The Robinson Luggage building at 1020 Market Street was recently preserved by the city.

The Robinson Luggage building at 1020 Market Street was recently preserved by the city.

by Diane M. Fiske

Streetscape is a monthly column about architecture and urban planning

Young professionals and empty nesters are moving into Philadelphia’s desirable neighborhoods. This is good news for business, but sad for some favorite landmarks.

The danger of the disappearance of some of the buildings that make the city unique is that   Philadelphians’ world may be a little less interesting if not somewhat monotonous.

Many of the buildings that are protected can be traced to a famous designer. These architectural treasures are relatively safe, but they represent a small percentage of the true flavor of the city.

Of course, in every neighborhood, including Chestnut Hill, buildings listed by the Philadelphia Historic Commission as valuable are protected from most types of demolition, including the Mother’s House designed by famed architect Robert Venturi or the Esherick House by another famed architect, Louis Kahn.

About 22,000 buildings in Philadelphia are on the Historic Commission’s preserved list, which means that any change to the facade of the building including its doors and windows must be approved by the commission. These buildings can only be torn down in extreme cases of neglect or financial hardship.

Regarding other valuable buildings that have not been recognized, the future is uncertain.

“We are losing a building a week” said Patrick Grossi, advocacy director for the Preservation Alliance for Greater Philadelphia, recently in an interview in his Center City office. “These are buildings that can contribute to the overall functioning of a neighborhood and show its overall character.”

One example, he said, was the demolition of the Union Baptist church where Marion Anderson got her start.
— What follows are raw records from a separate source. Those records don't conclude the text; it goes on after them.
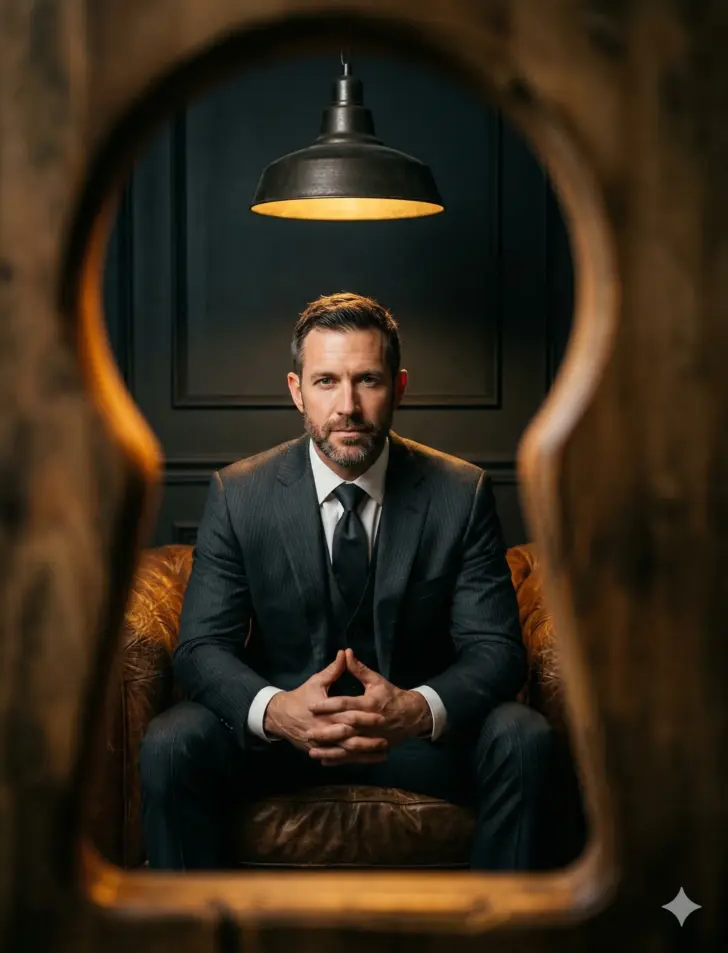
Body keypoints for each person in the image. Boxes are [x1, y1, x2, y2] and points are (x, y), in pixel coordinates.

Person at [139, 291, 566, 871]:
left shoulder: (460, 493)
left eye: (368, 380)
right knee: (171, 742)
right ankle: (192, 923)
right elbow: (200, 648)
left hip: (414, 739)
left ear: (399, 387)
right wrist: (277, 710)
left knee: (524, 737)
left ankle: (503, 922)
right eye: (326, 382)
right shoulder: (239, 495)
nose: (348, 406)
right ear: (297, 391)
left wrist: (415, 709)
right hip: (282, 743)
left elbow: (495, 649)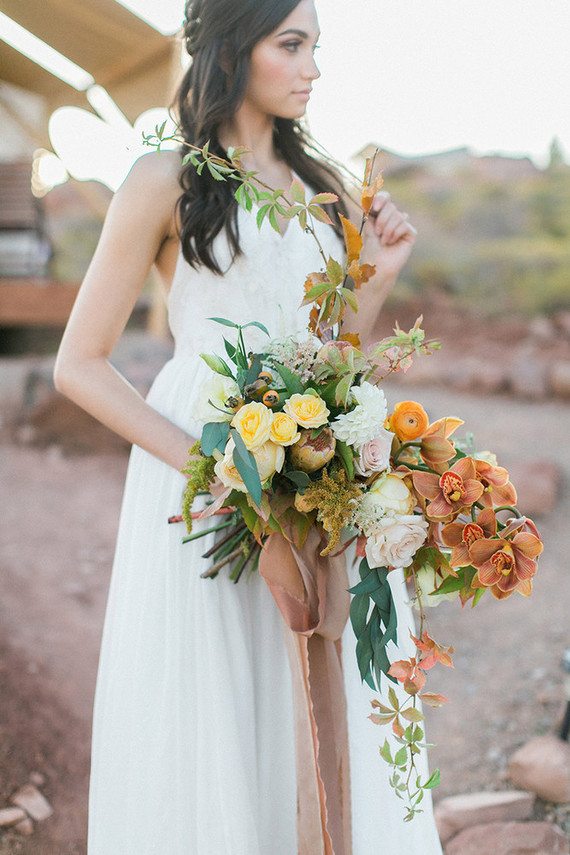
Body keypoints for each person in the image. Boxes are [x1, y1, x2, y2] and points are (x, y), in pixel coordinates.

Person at [54, 1, 443, 852]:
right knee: (215, 707)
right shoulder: (166, 180)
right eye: (292, 45)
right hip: (200, 469)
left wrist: (375, 280)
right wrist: (224, 475)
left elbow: (329, 356)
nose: (312, 69)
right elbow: (77, 363)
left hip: (310, 466)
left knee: (315, 677)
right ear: (236, 47)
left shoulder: (327, 189)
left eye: (315, 48)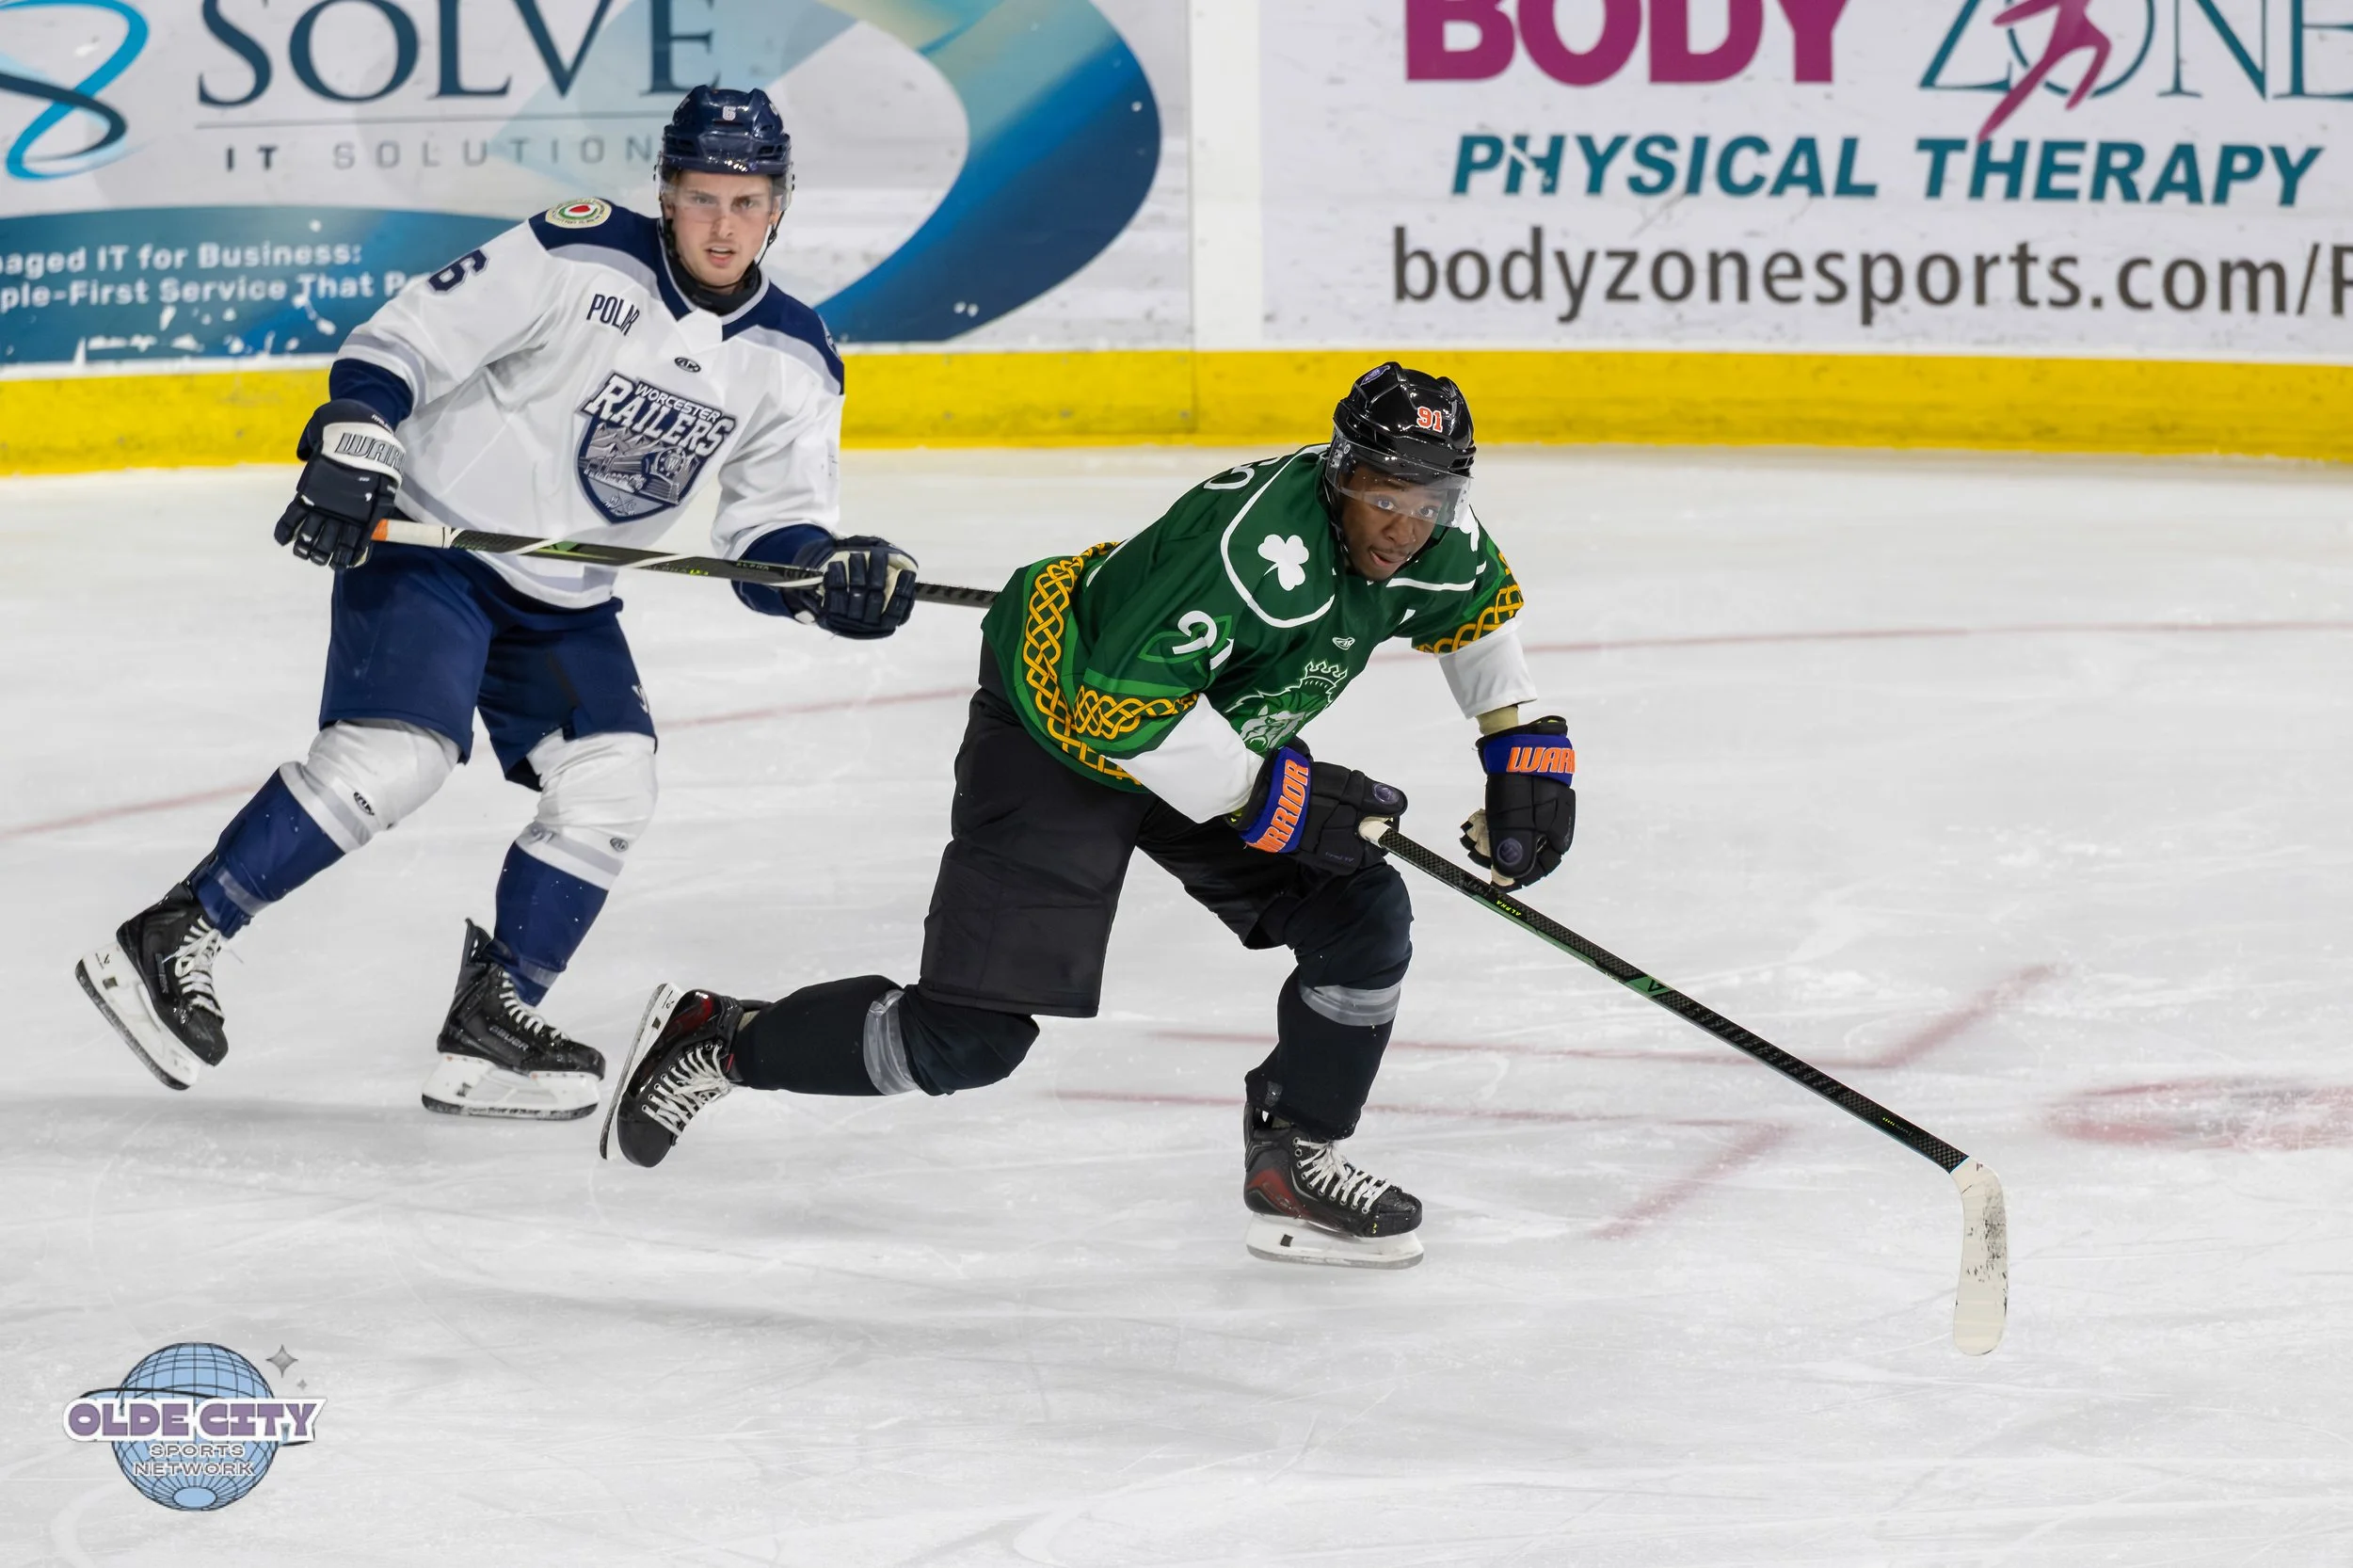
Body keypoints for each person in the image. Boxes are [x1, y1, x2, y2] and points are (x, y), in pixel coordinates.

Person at [598, 363, 1578, 1268]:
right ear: (1338, 470)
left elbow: (1477, 618)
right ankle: (718, 1037)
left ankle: (1293, 1156)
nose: (1405, 523)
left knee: (1362, 919)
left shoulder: (1433, 537)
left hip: (1208, 733)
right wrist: (1280, 800)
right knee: (965, 1043)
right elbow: (1118, 713)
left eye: (1428, 499)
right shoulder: (1244, 550)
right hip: (1061, 725)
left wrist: (1521, 748)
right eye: (1383, 492)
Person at [74, 86, 920, 1122]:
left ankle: (493, 1021)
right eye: (701, 198)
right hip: (436, 541)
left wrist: (826, 579)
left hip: (567, 596)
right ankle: (173, 934)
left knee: (614, 782)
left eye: (746, 202)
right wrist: (356, 432)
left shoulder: (793, 355)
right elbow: (411, 336)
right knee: (397, 758)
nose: (723, 225)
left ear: (780, 205)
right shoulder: (581, 251)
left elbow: (766, 538)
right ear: (664, 191)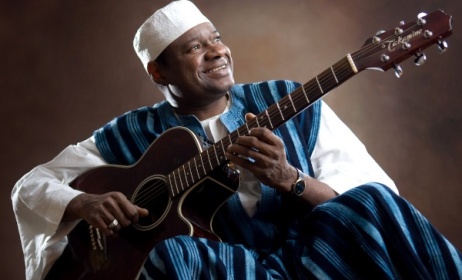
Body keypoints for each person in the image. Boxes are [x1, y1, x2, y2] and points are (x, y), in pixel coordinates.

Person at [12, 1, 462, 279]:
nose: (217, 52)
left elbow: (370, 195)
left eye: (217, 39)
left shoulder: (288, 99)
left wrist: (290, 179)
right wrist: (82, 204)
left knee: (372, 205)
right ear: (159, 72)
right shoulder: (133, 132)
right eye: (194, 48)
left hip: (310, 257)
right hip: (227, 269)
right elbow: (31, 185)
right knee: (171, 256)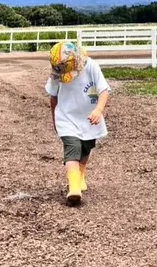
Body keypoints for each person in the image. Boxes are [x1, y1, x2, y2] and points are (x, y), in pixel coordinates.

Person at [45, 41, 110, 206]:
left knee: (86, 147)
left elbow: (104, 90)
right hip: (66, 118)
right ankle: (74, 188)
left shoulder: (91, 66)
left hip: (89, 118)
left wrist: (98, 110)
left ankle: (80, 175)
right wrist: (55, 120)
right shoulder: (57, 75)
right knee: (72, 147)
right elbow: (53, 97)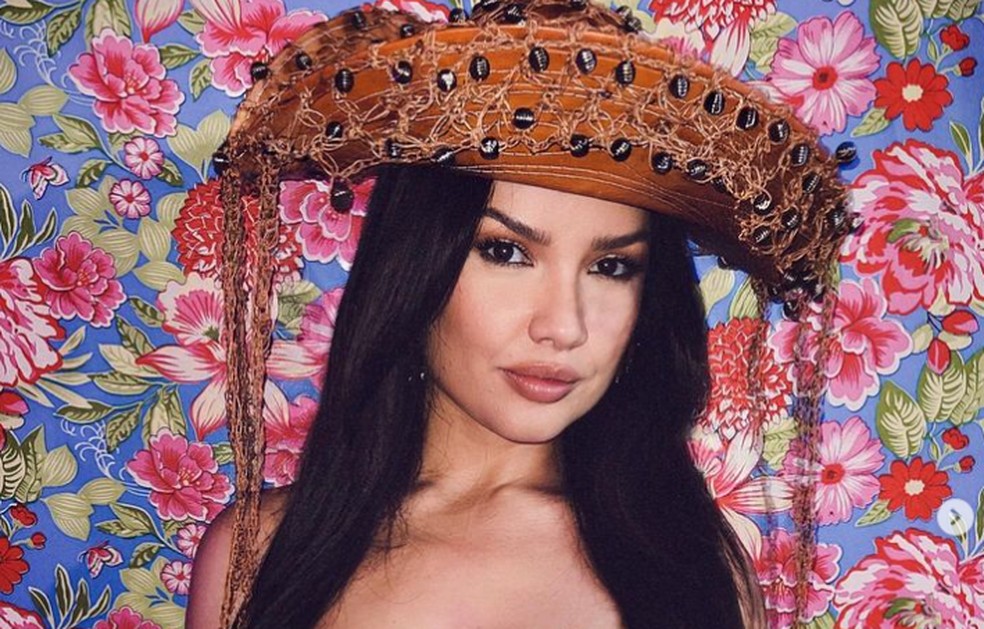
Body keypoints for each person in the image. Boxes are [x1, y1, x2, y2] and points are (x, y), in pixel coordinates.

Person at [185, 0, 856, 627]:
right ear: (416, 264)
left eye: (611, 267)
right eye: (506, 252)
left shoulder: (695, 570)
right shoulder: (261, 552)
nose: (563, 326)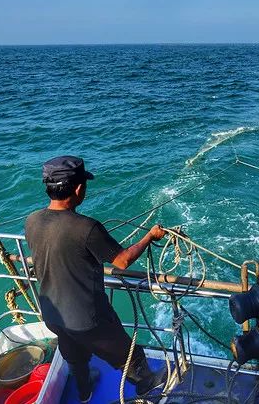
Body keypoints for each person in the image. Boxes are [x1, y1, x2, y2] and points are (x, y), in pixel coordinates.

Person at [25, 156, 167, 403]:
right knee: (130, 354)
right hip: (88, 319)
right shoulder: (87, 228)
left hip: (53, 315)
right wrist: (149, 237)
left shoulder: (32, 220)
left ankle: (84, 391)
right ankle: (146, 385)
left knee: (74, 356)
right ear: (79, 189)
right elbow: (121, 261)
He added that buildings that demonstrate the character of an area and function in that neighborhood could be beautifully designed, but not necessarily the work of a well-known architect. These are in danger of demolition or replacement.

Grossi said the Lovett Library in Mt. Airy and the Germantown Boys and Girls Club in Germantown are examples of valuable buildings in Northwest Philadelphia that could be torn down or replaced. because they are not protected.

He said the Germantown club, is in the process of being replaced rather than renovated and the Lovett Library is in no danger of immediate change, but it is not protected by being listed in the Philadelphia register. The building could be changed or replaced by the free library system.

“But it is a good example of a solid mid-century modern library and it could be replaced or changed with no protection,“ Grossi said.

He said some of the buildings constructed in the mid-20th century and the postmodern era  are a fixture of their neighborhood and distinctive. These stand out and are landmarks and often the site of memorable events in the area’s history and are worthy of preservation despite the fact that a big-name architect did not design them.

These buildings are vulnerable to demolition to make way for the increasing need for residential construction. He said the good news is the Philadelphia Historic Commission last week preserved the youngest buildings submitted for the list of protected buildings. They are the Ott Camera on Castor Avenue and the Robinson Luggage building at 1020 Market Street. Both are mid century buildings that are important to their community.

The buildings are part of the late 19th century and mid-century modernism that are now considered worthy of preservation.

“There is really no incentive program for the rehabilitation of historic properties other than a tax abatement based on the cost of improvement,” Grossi said. “And this pales in comparison with the profit that can be made from new construction.”

A historically significant building that has not been listed as a protected site is the Society Hill Playhouse, which was constructed in 1902 and is the subject of a demolition permit by an owner who has sold the property to a residential developer.

Grossi said he is not interested in seeing preservation and development at odds with each other. He’d prefer to see a balance.

“What we are trying to do is figure out what buildings are eligible to be on the city preservation list and which are vulnerable,” he said.

He said only two or three percent of the estimated valuable buildings are on the local register and any not identified as significant are “fair game.”

In the case of a building like the Society Hill Playhouse, which will be demolished to make way for new residential construction once an application for demolition is processed, any application for preservation will not be processed.

Eventually, Grossi hopes Philadelphia acquires an extensive list of buildings worthy of preservation along with help for the overworked, underpaid Historic Commission. If the city acquires the list, it will join Chicago and Los Angeles, which have made preservation a little easier.